Version difference data:
•••

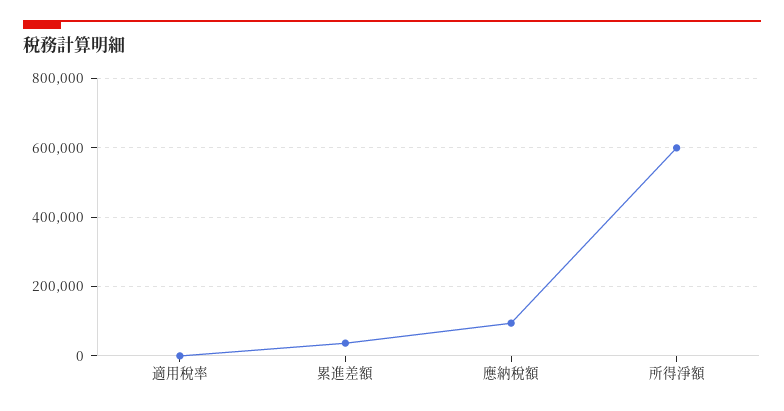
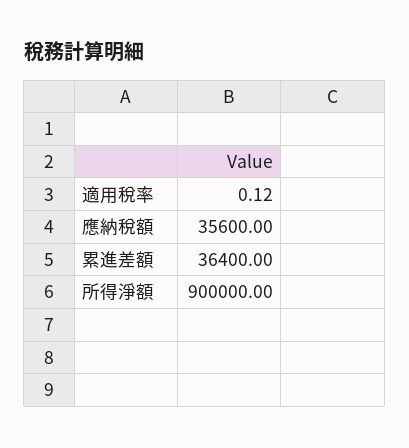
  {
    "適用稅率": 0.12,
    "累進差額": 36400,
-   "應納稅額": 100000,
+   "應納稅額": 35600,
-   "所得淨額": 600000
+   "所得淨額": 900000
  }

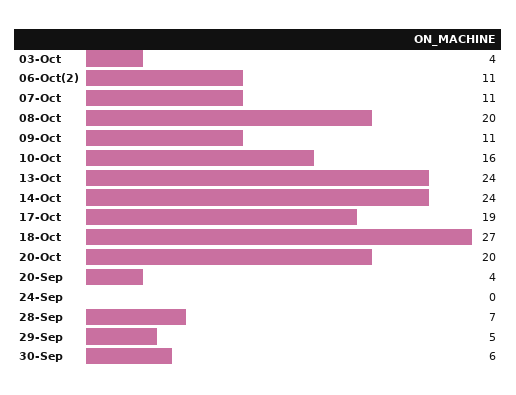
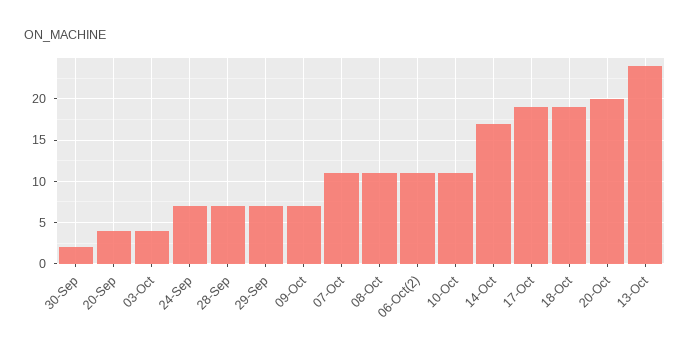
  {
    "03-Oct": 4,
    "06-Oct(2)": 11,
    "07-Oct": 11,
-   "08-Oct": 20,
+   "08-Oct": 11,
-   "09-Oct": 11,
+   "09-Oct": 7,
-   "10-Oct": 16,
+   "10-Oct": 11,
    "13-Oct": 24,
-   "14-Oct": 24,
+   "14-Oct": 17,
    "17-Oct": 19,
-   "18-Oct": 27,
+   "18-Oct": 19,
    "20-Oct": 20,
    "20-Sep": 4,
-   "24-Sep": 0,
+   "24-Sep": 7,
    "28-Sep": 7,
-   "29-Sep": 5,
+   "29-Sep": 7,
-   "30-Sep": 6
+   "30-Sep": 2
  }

•••

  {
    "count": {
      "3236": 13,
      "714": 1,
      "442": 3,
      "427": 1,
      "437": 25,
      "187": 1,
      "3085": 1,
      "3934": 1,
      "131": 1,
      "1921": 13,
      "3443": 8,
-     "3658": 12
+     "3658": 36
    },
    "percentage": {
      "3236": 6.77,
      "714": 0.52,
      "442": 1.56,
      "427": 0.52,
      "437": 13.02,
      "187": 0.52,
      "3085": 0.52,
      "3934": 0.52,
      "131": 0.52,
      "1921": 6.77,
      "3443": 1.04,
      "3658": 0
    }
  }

•••

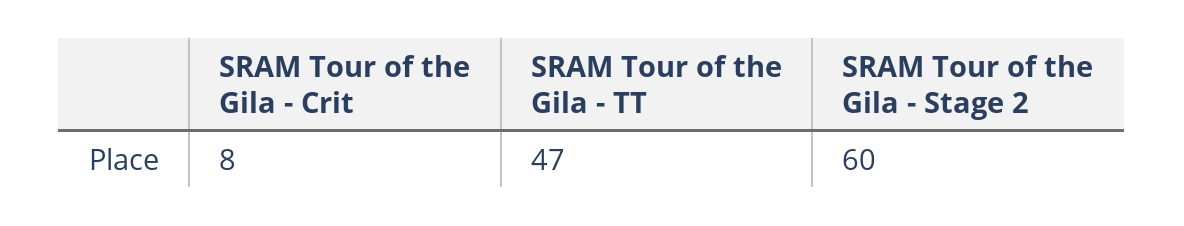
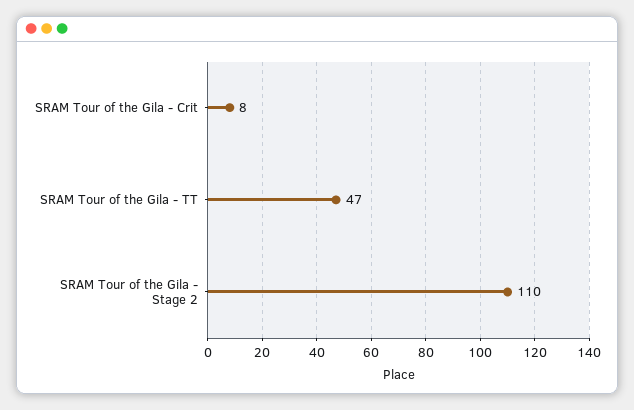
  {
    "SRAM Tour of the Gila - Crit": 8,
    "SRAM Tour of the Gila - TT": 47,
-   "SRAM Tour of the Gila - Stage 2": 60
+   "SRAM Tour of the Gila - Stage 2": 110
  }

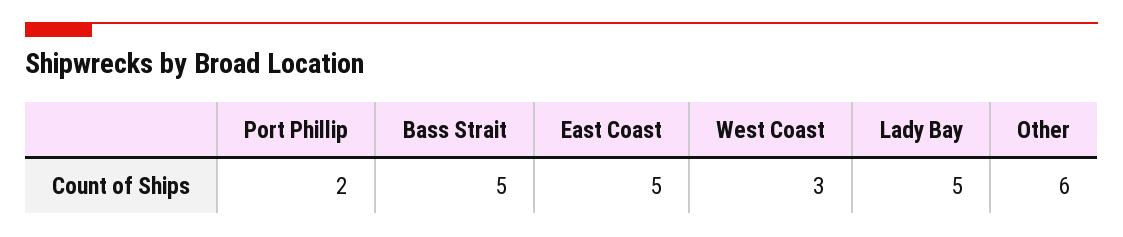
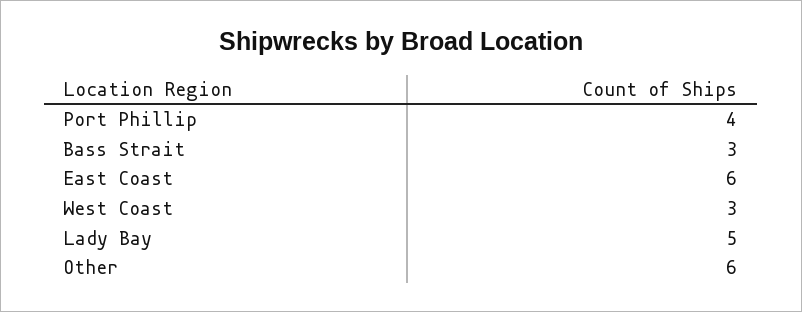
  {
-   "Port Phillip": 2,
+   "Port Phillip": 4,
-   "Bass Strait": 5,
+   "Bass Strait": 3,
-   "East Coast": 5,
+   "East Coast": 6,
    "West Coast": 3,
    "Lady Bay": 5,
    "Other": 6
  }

•••

WHAT NEEDS TO BE DONE:
If a line in the records above has the word "Stage", copy it.

RESPONSE TO THE EXERCISE:
-   "SRAM Tour of the Gila - Stage 2": 60
+   "SRAM Tour of the Gila - Stage 2": 110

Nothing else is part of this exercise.